Mesmo na presença de sintomas leves, deve-se considerar a possibilidade de COVID-19 e organizar toda a estrutura e os fluxos para proteger a gestante e seu bebê. Recomenda-se que os profissionais troquem a paramentação, bem como realizar a limpeza terminal da sala, reduzindo os riscos de contaminação de outras pacientes. 

A paciente assintomática tem a probabilidade de transmissão muito baixa, porque não está tossindo ou espirrando. Ainda assim, o ideal é que todo mundo use máscara. 

 

10. Recomenda-se o monitoramento contínuo da frequência cardíaca fetal, com cardiotocografia, durante o trabalho de parto? 

A alteração da cardiotocografia em gestantes com COVID-19 está relacionada à oxigenação dessa paciente. Nesse sentido, o risco de alterações é maior de acordo com o estado geral da paciente. Por exemplo, uma paciente em trabalho de parto, com COVID-19, que está com o cateter de O2 merece cardiotocografia contínua. Já uma gestante de risco habitual, positiva para COVID-19 mas assintomática ou que esteja saturando bem, pode-se fazer monitoramento intermitente. É importante avaliar a gravidade do quadro para recomendar ou não a cardiotocografia contínua. 

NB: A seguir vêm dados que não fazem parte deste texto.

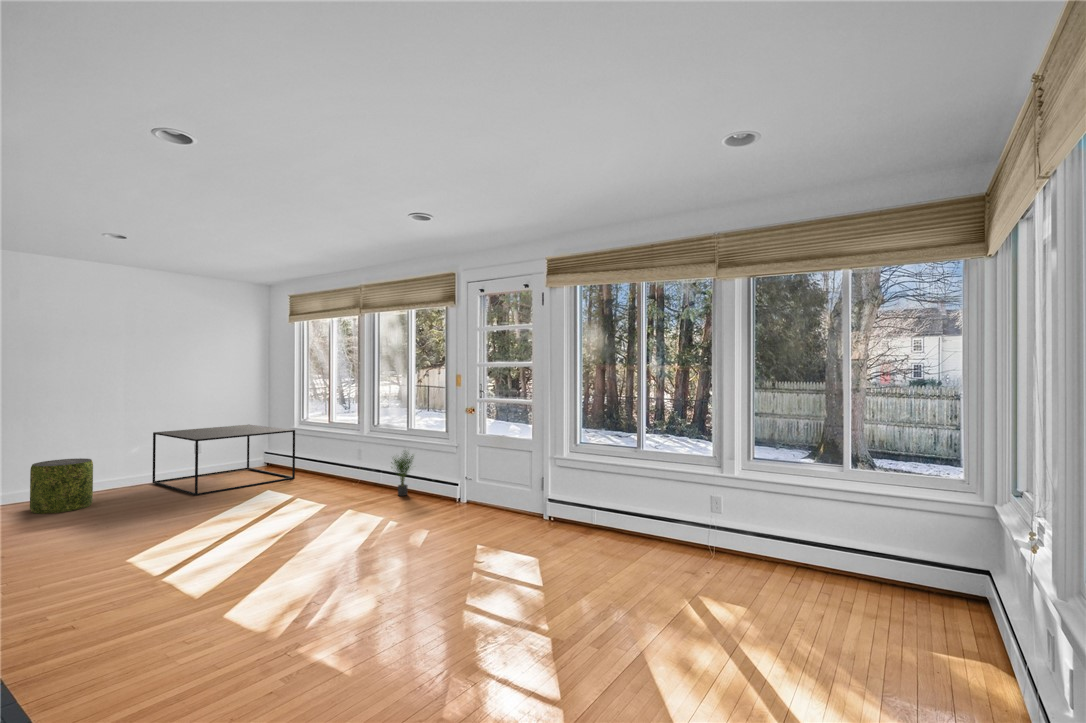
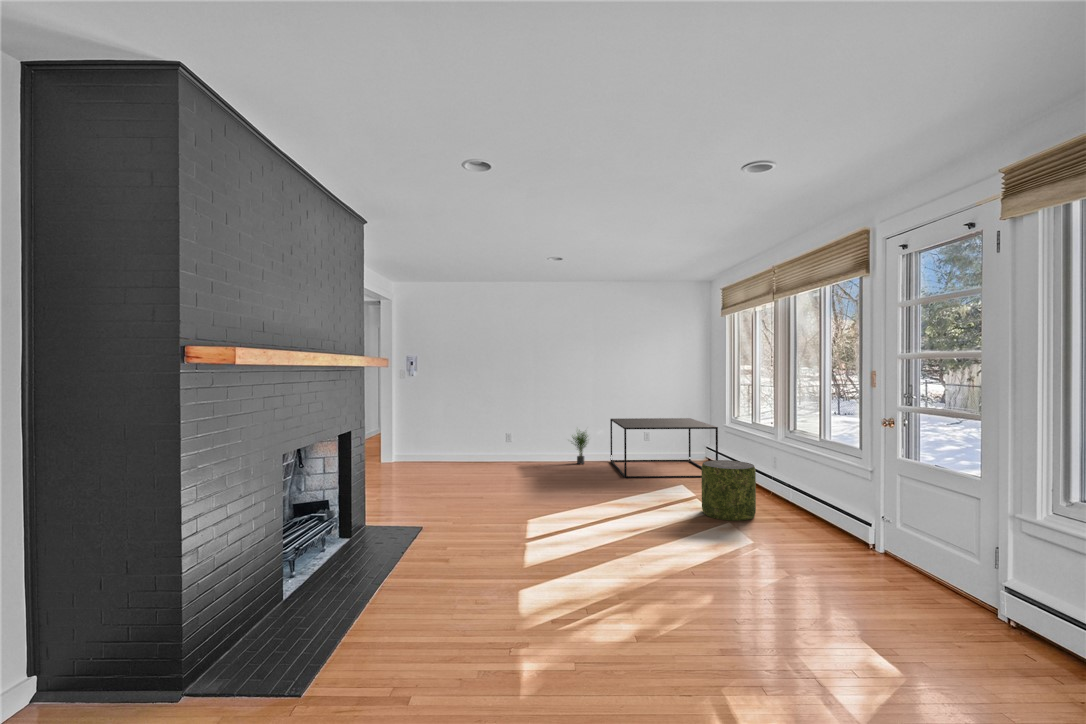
potted plant: present [391,453,413,496] -> present [572,432,588,464]
pouf: present [30,458,93,514] -> present [702,460,756,521]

Avaliação do bem-estar fetal intraparto

 

11. Como garantir nas maternidades públicas e privadas a manutenção das boas práticas na assistência do parto no contexto atual?

É importante considerar o momento epidemiológico da pandemia e a realidade de cada instituição. Nesse sentido, é necessário que cada unidade faça essa avaliação e busque alternativas para que o melhor cuidado seja ofertado para cada mulher e bebê.

Ainda que não seja possível garantir a presença do acompanhante no alojamento conjunto e enfermarias coletivas devido ao aumento no risco de contaminação, não se deve aumentar a indicação de cesarianas desnecessárias, por exemplo.

Deve-se garantir a manutenção de analgesia não-farmacológica e farmacológica para alívio da dor, as indicações de via de parto baseadas na melhor evidência e, sempre que possível, o acompanhante, pelo menos no momento do nascimento. Pode-se buscar alternativas, com ajuda da tecnologia, para tentar aproximar familiares, puérperas e bebês, através do uso de vídeos e fotos. Essas estratégias geram tranquilidade para os pais e familiares.

 

12. A gestante com 12 semanas gestacional evoluindo com ausência de cheiro, sabor e febre, qual a conduta? 

A perda do olfato, paladar e febre, são sintomas muito característicos de COVID-19. Há grandes chances dessa paciente estar com COVID-19. Ao apresentar febre, considera-se também síndrome gripal associada. Em paciente gestante, sem critérios de internação, e febre de um ou dois dias sem persistência, deve ser bem orientada e acompanhada em casa. 

 

13. A cada coleta ou exame, é necessário higienizar a sala para entrada de uma nova paciente? Elas tem reclamado da demora do atendimento.

A sala para atendimento de pacientes assintomáticas não precisa ser higienizada a cada atendimento. No entanto, para pacientes com suspeita de COVID-19 ou COVID-19 confirmado, a limpeza terminal é necessária.

O grande desafio é quebrar a cadeia de transmissão da COVID-19. Muitas pessoas estão preocupadas com a transmissão por gotículas e aerossóis e acabam se esquecendo do risco de contaminação pelo contato, encostando em local ou objeto contaminado e depois se contaminando. Por isso é importante proceder à limpeza terminal depois de cada atendimento. Para agilizar o tempo de limpeza, recomenda-se deixar o mínimo possível de objetos na sala.